__Given text__
============
Now that I can detach and see it for what it was, I can see that she had a very unfulfilled need for approval and that her core issue was with her father and needing his approval. When he died, I got those needs transferred to me and I simply could not be her father. Subconsciously she was asking me to give her that validation as a daughter and I was behaving like a husband.
Nobody could do that and nobody could fill that need.
Combine that with some projection, turning 39 and an overly demanding job, and you have a recipe for disaster and slowly festering resentment.
I stopped loving the ex when she announced that she was “in love” with someone a few weeks after the divorce was settled.

But as I said to my ex once “if you see the woman I married, tell her I miss her.”


----------



## sammy3

I still love my husband but no longer in love with him. An affair (his))changes the heart.((mine)) He's worked on himself a lot, has become a better person, but he also has shown sides of himself I dont like either with these new changes. Cant explain it, but I liked some of his old "anal" ((no violence or weirdness)) ways that are no longer... he's not the same person I married ....all the real bonding that we had over a life time had been broken in a second ... 

~sammy


----------



## TroyN

She was verbally abusive, bi-polar, and possibly had Borderline Personality Disorder. She has a mask that she needs to wear to get what she wants, and I was fooled.
============
__Record excerpts__
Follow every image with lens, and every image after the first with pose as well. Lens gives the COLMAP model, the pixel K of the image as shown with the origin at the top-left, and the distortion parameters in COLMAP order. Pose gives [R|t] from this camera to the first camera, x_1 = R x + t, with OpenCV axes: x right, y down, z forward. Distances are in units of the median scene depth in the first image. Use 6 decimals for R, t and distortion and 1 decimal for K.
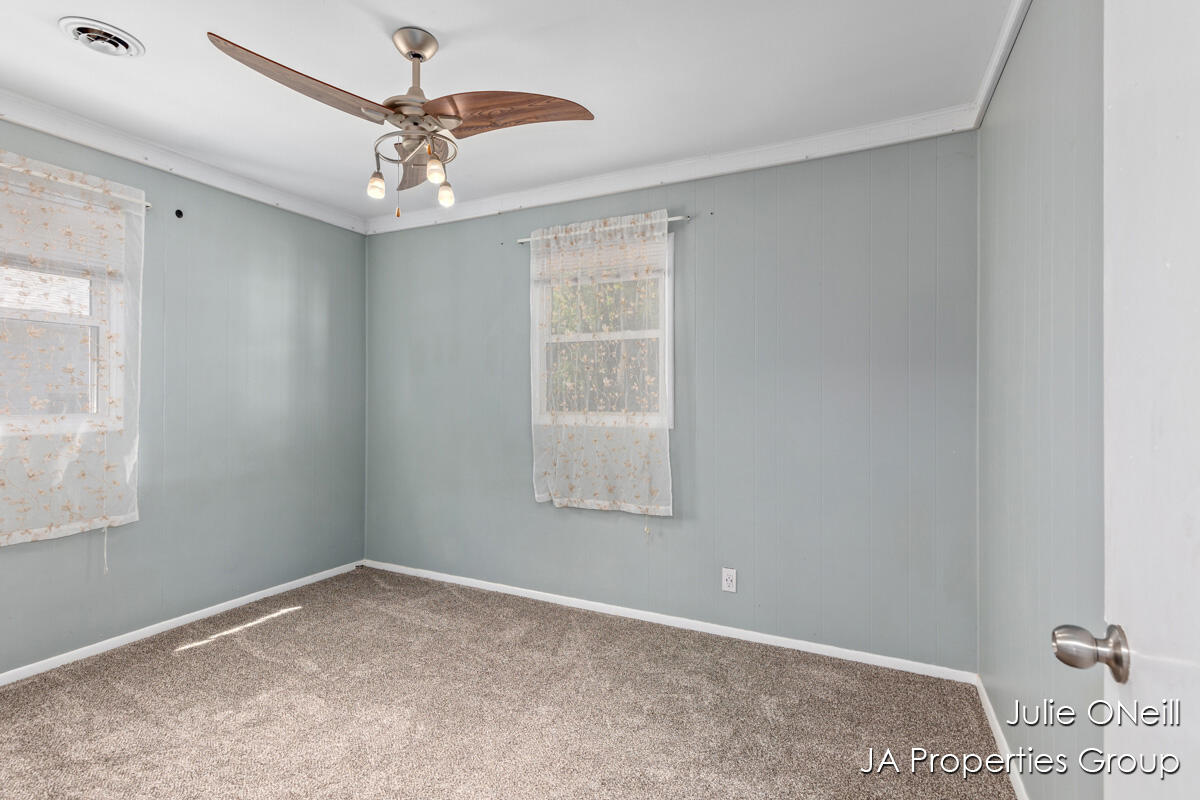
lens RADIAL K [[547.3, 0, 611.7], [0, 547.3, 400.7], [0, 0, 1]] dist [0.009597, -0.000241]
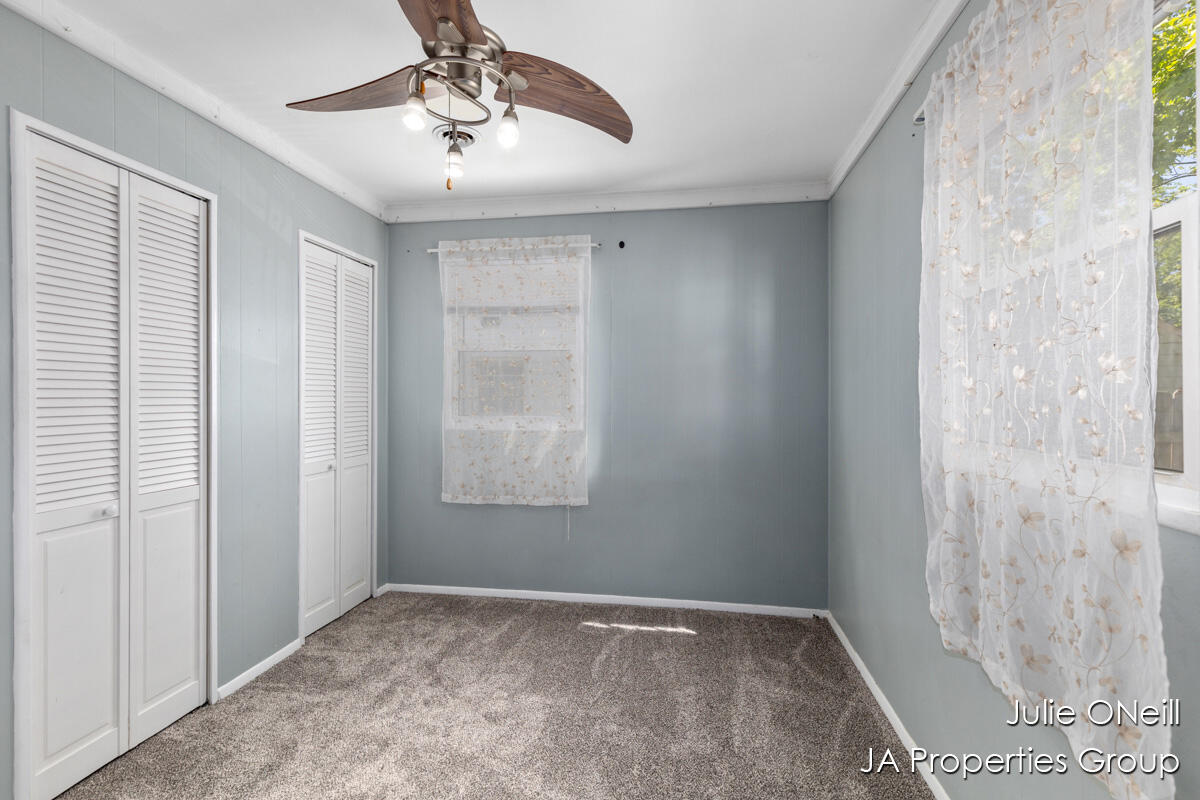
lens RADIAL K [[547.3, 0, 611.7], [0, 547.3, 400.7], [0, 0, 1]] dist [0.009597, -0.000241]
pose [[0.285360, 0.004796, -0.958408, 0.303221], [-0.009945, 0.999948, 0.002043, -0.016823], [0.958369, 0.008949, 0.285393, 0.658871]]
============
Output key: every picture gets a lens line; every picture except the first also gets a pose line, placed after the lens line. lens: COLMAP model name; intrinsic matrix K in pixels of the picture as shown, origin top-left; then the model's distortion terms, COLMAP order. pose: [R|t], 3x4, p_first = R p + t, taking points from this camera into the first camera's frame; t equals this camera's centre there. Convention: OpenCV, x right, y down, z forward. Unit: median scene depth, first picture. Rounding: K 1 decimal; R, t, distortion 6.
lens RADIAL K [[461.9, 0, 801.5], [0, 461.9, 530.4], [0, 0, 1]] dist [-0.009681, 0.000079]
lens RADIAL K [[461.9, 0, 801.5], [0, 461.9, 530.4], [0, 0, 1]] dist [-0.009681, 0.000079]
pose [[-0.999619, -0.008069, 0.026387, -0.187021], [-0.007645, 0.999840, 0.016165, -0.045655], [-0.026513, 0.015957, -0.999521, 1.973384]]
============
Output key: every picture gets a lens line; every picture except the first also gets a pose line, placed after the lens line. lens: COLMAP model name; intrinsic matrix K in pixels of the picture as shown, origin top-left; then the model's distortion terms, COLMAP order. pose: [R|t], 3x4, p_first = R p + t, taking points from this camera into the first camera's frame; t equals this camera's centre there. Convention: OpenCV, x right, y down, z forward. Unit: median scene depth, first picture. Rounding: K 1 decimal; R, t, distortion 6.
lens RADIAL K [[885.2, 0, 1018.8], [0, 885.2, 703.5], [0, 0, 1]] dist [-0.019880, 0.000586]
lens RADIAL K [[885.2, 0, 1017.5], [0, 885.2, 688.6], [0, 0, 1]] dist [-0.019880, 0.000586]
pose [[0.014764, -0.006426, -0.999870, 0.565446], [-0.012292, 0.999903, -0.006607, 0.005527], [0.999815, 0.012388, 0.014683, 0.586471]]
============
__Task requirements__
1. Using the forum thread on divorce and love, decide whether each statement below agrees with it. Answer yes or no for each, and quote the deciding words of the thread.
(a) The first writer stopped loving the ex after she announced being in love with someone a few weeks after the divorce was settled.
(b) sammy3 says of the husband that the two are still in love.
(c) TroyN says the ex had been diagnosed with Borderline Personality Disorder.
2. Repeat the passage of the forum thread on divorce and love that begins at the words "Nobody could do" and stops after the words "a second ...".

__Per-task outputs__
1.
(a) Yes: "I stopped loving the ex when she announced that she was “in love” with someone a few weeks after the divorce was settled."
(b) No: "I still love my husband but no longer in love with him."
(c) No: "possibly had Borderline Personality Disorder."

2.
Nobody could do that and nobody could fill that need.
Combine that with some projection, turning 39 and an overly demanding job, and you have a recipe for disaster and slowly festering resentment.
I stopped loving the ex when she announced that she was “in love” with someone a few weeks after the divorce was settled.

But as I said to my ex once “if you see the woman I married, tell her I miss her.”


----------



## sammy3

I still love my husband but no longer in love with him. An affair (his))changes the heart.((mine)) He's worked on himself a lot, has become a better person, but he also has shown sides of himself I dont like either with these new changes. Cant explain it, but I liked some of his old "anal" ((no violence or weirdness)) ways that are no longer... he's not the same person I married ....all the real bonding that we had over a life time had been broken in a second ...